RECORD SET:
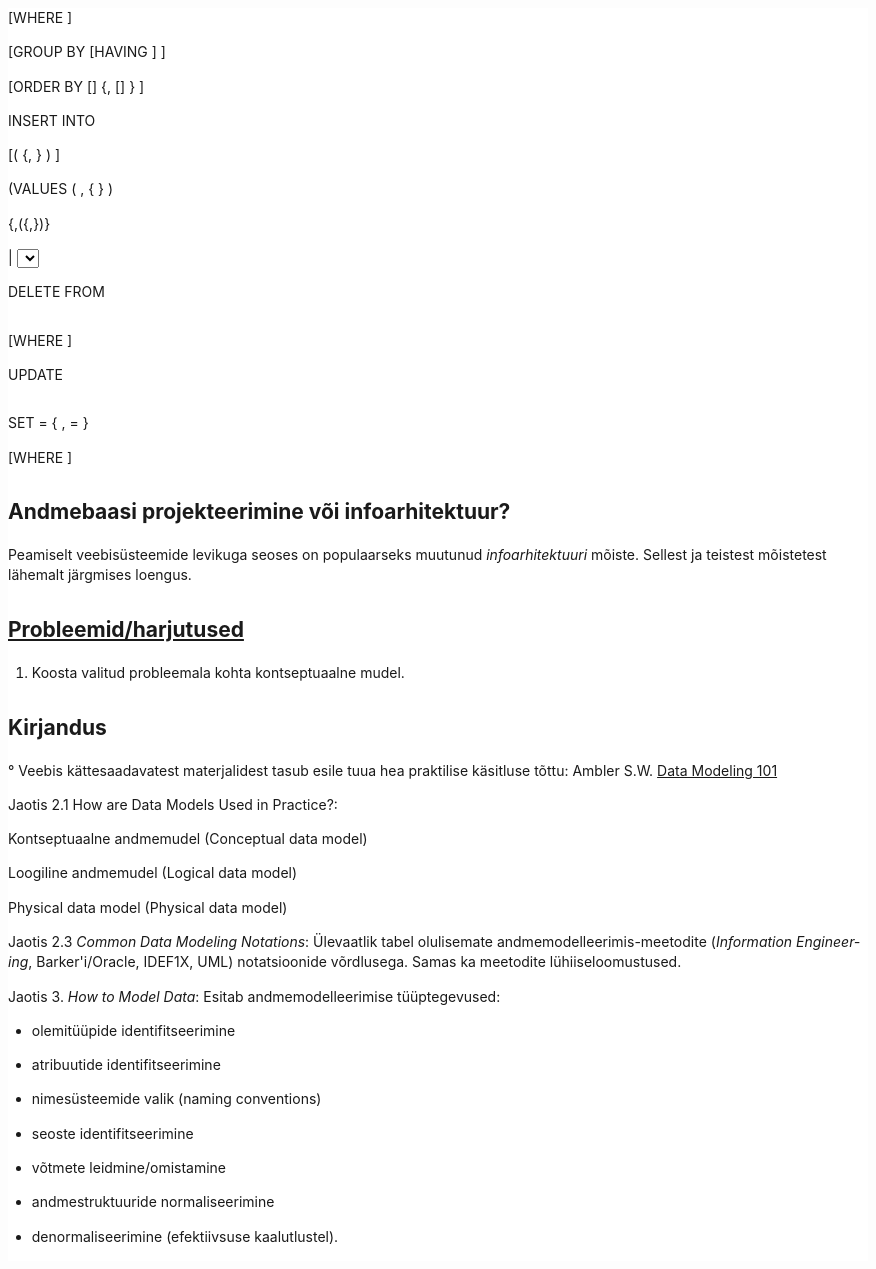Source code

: [WHERE <condition> ] 

[GROUP BY <grouping attributes> [HAVING <group selection condition> ] ] 

[ORDER BY <column name> [<order>] {, <column name> [<order>] } ] 

INSERT INTO <table name> [( <column name>{, <column name>} ) ] 

(VALUES ( <constant value> , { <constant value>} ) 

{,(<constant value>{,<constant value>})} 

| <select statement>) 

DELETE FROM <table name> 

[WHERE <selection condition> ]  

UPDATE <table name> 

SET <column name>=<value expression> { , <column name>=<value expression> } 

[WHERE <selection condition> ] 

## Andmebaasi projekteerimine või infoarhitektuur?

Peamiselt veebisüsteemide levikuga seoses on populaarseks muutunud _info­ar­hi­tek­tuu­ri_ mõiste. Sellest ja teistest mõistetest lähemalt järgmises loengus. 

## [Probleemid/harjutused]()

1. Koosta valitud probleemala kohta kontseptuaalne mudel. 

## Kirjandus

° Veebis kättesaadavatest materjalidest tasub esile tuua hea praktilise käsitluse tõttu: Ambler S.W. [Data Modeling 101](http://www.agiledata.org/essays/dataModeling101.html)

Jaotis 2.1 How are Data Models Used in Practice?: 

Kontseptuaalne andmemudel (Conceptual data model) 

Loogiline andmemudel (Logical data model) 

Physical data model (Physical data model) 

Jaotis 2.3 _Common Data Modeling Notations_: Ülevaatlik tabel olulisemate andmemodelleerimis-meetodite (_Information Engi­neer­ing_, Barker'i/Oracle, IDEF1X, UML) notatsioonide võrdlusega. Samas ka meetodite lühiiseloomustused. 

Jaotis 3. _How to Model Data_: Esitab andmemodelleerimise tüüptegevused: 

- olemitüüpide identifitseerimine 

- atribuutide identifitseerimine 

- nimesüsteemide valik (naming conventions) 

- seoste identifitseerimine 

- võtmete leidmine/omistamine 

- andmestruktuuride normaliseerimine 

- denormaliseerimine (efektiivsuse kaalutlustel). 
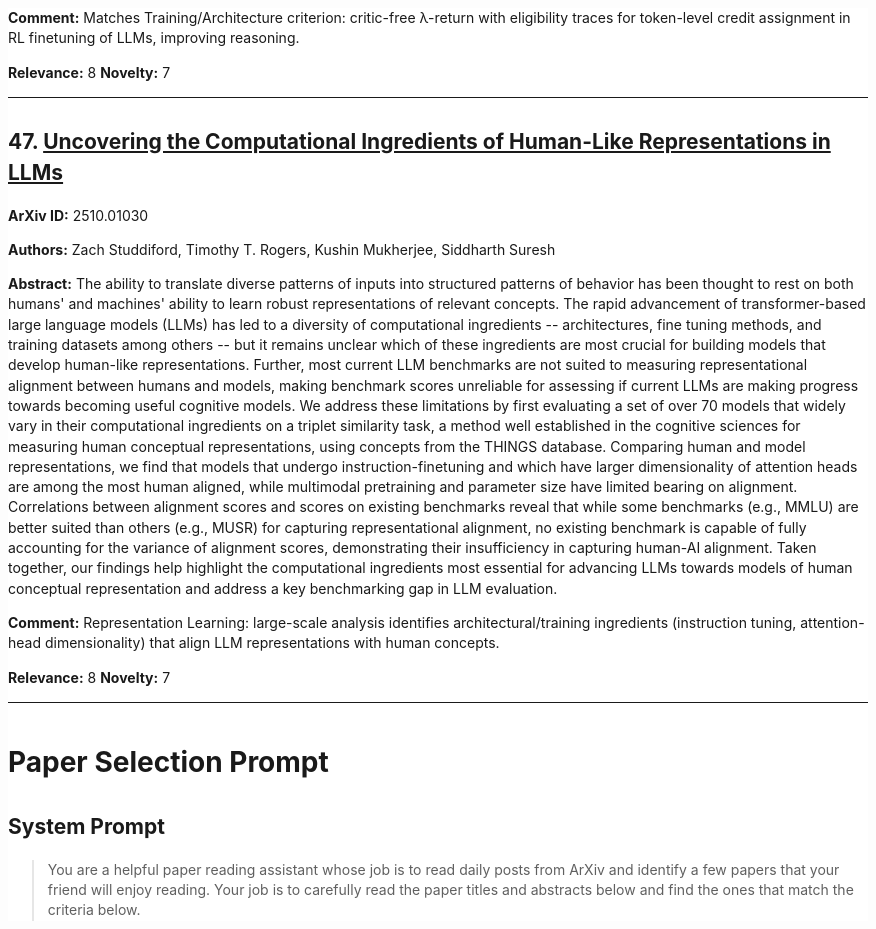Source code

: **Comment:** Matches Training/Architecture criterion: critic-free λ-return with eligibility traces for token-level credit assignment in RL finetuning of LLMs, improving reasoning.

**Relevance:** 8
**Novelty:** 7

---

## 47. [Uncovering the Computational Ingredients of Human-Like Representations in LLMs](https://arxiv.org/abs/2510.01030) <a id="link47"></a>

**ArXiv ID:** 2510.01030

**Authors:** Zach Studdiford, Timothy T. Rogers, Kushin Mukherjee, Siddharth Suresh

**Abstract:** The ability to translate diverse patterns of inputs into structured patterns of behavior has been thought to rest on both humans' and machines' ability to learn robust representations of relevant concepts. The rapid advancement of transformer-based large language models (LLMs) has led to a diversity of computational ingredients -- architectures, fine tuning methods, and training datasets among others -- but it remains unclear which of these ingredients are most crucial for building models that develop human-like representations. Further, most current LLM benchmarks are not suited to measuring representational alignment between humans and models, making benchmark scores unreliable for assessing if current LLMs are making progress towards becoming useful cognitive models. We address these limitations by first evaluating a set of over 70 models that widely vary in their computational ingredients on a triplet similarity task, a method well established in the cognitive sciences for measuring human conceptual representations, using concepts from the THINGS database. Comparing human and model representations, we find that models that undergo instruction-finetuning and which have larger dimensionality of attention heads are among the most human aligned, while multimodal pretraining and parameter size have limited bearing on alignment. Correlations between alignment scores and scores on existing benchmarks reveal that while some benchmarks (e.g., MMLU) are better suited than others (e.g., MUSR) for capturing representational alignment, no existing benchmark is capable of fully accounting for the variance of alignment scores, demonstrating their insufficiency in capturing human-AI alignment. Taken together, our findings help highlight the computational ingredients most essential for advancing LLMs towards models of human conceptual representation and address a key benchmarking gap in LLM evaluation.

**Comment:** Representation Learning: large-scale analysis identifies architectural/training ingredients (instruction tuning, attention-head dimensionality) that align LLM representations with human concepts.

**Relevance:** 8
**Novelty:** 7

---

# Paper Selection Prompt

## System Prompt

> You are a helpful paper reading assistant whose job is to read daily posts from ArXiv and identify a few papers that your friend will enjoy reading.
> Your job is to carefully read the paper titles and abstracts below and find the ones that match the criteria below.
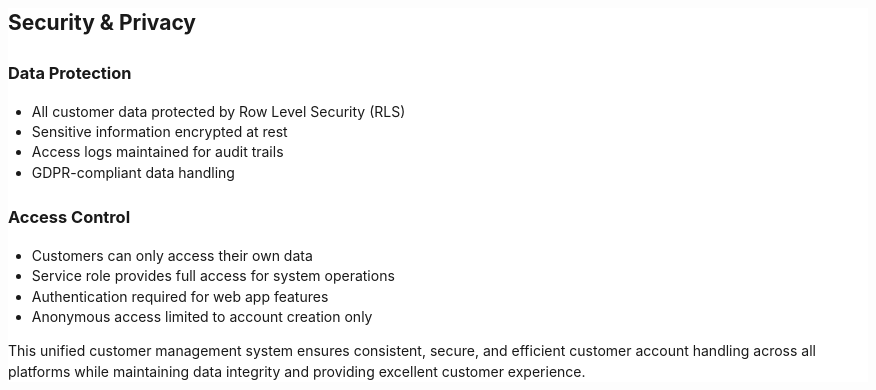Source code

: ## Security & Privacy

### Data Protection
- All customer data protected by Row Level Security (RLS)
- Sensitive information encrypted at rest
- Access logs maintained for audit trails
- GDPR-compliant data handling

### Access Control
- Customers can only access their own data
- Service role provides full access for system operations
- Authentication required for web app features
- Anonymous access limited to account creation only

This unified customer management system ensures consistent, secure, and efficient customer account handling across all platforms while maintaining data integrity and providing excellent customer experience.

EXERCISE INSTRUCTIONS:
Copy out the full listing above character for character, including the text under every picture, but leave the pictures themselves out.

RESULT OF THE TASK:
Source code

: [WHERE <condition> ] 

[GROUP BY <grouping attributes> [HAVING <group selection condition> ] ] 

[ORDER BY <column name> [<order>] {, <column name> [<order>] } ] 

INSERT INTO <table name> [( <column name>{, <column name>} ) ] 

(VALUES ( <constant value> , { <constant value>} ) 

{,(<constant value>{,<constant value>})} 

| <select statement>) 

DELETE FROM <table name> 

[WHERE <selection condition> ]  

UPDATE <table name> 

SET <column name>=<value expression> { , <column name>=<value expression> } 

[WHERE <selection condition> ] 

## Andmebaasi projekteerimine või infoarhitektuur?

Peamiselt veebisüsteemide levikuga seoses on populaarseks muutunud _info­ar­hi­tek­tuu­ri_ mõiste. Sellest ja teistest mõistetest lähemalt järgmises loengus. 

## [Probleemid/harjutused]()

1. Koosta valitud probleemala kohta kontseptuaalne mudel. 

## Kirjandus

° Veebis kättesaadavatest materjalidest tasub esile tuua hea praktilise käsitluse tõttu: Ambler S.W. [Data Modeling 101](http://www.agiledata.org/essays/dataModeling101.html)

Jaotis 2.1 How are Data Models Used in Practice?: 

Kontseptuaalne andmemudel (Conceptual data model) 

Loogiline andmemudel (Logical data model) 

Physical data model (Physical data model) 

Jaotis 2.3 _Common Data Modeling Notations_: Ülevaatlik tabel olulisemate andmemodelleerimis-meetodite (_Information Engi­neer­ing_, Barker'i/Oracle, IDEF1X, UML) notatsioonide võrdlusega. Samas ka meetodite lühiiseloomustused. 

Jaotis 3. _How to Model Data_: Esitab andmemodelleerimise tüüptegevused: 

- olemitüüpide identifitseerimine 

- atribuutide identifitseerimine 

- nimesüsteemide valik (naming conventions) 

- seoste identifitseerimine 

- võtmete leidmine/omistamine 

- andmestruktuuride normaliseerimine 

- denormaliseerimine (efektiivsuse kaalutlustel). 
Source code

: **Comment:** Matches Training/Architecture criterion: critic-free λ-return with eligibility traces for token-level credit assignment in RL finetuning of LLMs, improving reasoning.

**Relevance:** 8
**Novelty:** 7

---

## 47. [Uncovering the Computational Ingredients of Human-Like Representations in LLMs](https://arxiv.org/abs/2510.01030) <a id="link47"></a>

**ArXiv ID:** 2510.01030

**Authors:** Zach Studdiford, Timothy T. Rogers, Kushin Mukherjee, Siddharth Suresh

**Abstract:** The ability to translate diverse patterns of inputs into structured patterns of behavior has been thought to rest on both humans' and machines' ability to learn robust representations of relevant concepts. The rapid advancement of transformer-based large language models (LLMs) has led to a diversity of computational ingredients -- architectures, fine tuning methods, and training datasets among others -- but it remains unclear which of these ingredients are most crucial for building models that develop human-like representations. Further, most current LLM benchmarks are not suited to measuring representational alignment between humans and models, making benchmark scores unreliable for assessing if current LLMs are making progress towards becoming useful cognitive models. We address these limitations by first evaluating a set of over 70 models that widely vary in their computational ingredients on a triplet similarity task, a method well established in the cognitive sciences for measuring human conceptual representations, using concepts from the THINGS database. Comparing human and model representations, we find that models that undergo instruction-finetuning and which have larger dimensionality of attention heads are among the most human aligned, while multimodal pretraining and parameter size have limited bearing on alignment. Correlations between alignment scores and scores on existing benchmarks reveal that while some benchmarks (e.g., MMLU) are better suited than others (e.g., MUSR) for capturing representational alignment, no existing benchmark is capable of fully accounting for the variance of alignment scores, demonstrating their insufficiency in capturing human-AI alignment. Taken together, our findings help highlight the computational ingredients most essential for advancing LLMs towards models of human conceptual representation and address a key benchmarking gap in LLM evaluation.

**Comment:** Representation Learning: large-scale analysis identifies architectural/training ingredients (instruction tuning, attention-head dimensionality) that align LLM representations with human concepts.

**Relevance:** 8
**Novelty:** 7

---

# Paper Selection Prompt

## System Prompt

> You are a helpful paper reading assistant whose job is to read daily posts from ArXiv and identify a few papers that your friend will enjoy reading.
> Your job is to carefully read the paper titles and abstracts below and find the ones that match the criteria below.
Source code

: ## Security & Privacy

### Data Protection
- All customer data protected by Row Level Security (RLS)
- Sensitive information encrypted at rest
- Access logs maintained for audit trails
- GDPR-compliant data handling

### Access Control
- Customers can only access their own data
- Service role provides full access for system operations
- Authentication required for web app features
- Anonymous access limited to account creation only

This unified customer management system ensures consistent, secure, and efficient customer account handling across all platforms while maintaining data integrity and providing excellent customer experience.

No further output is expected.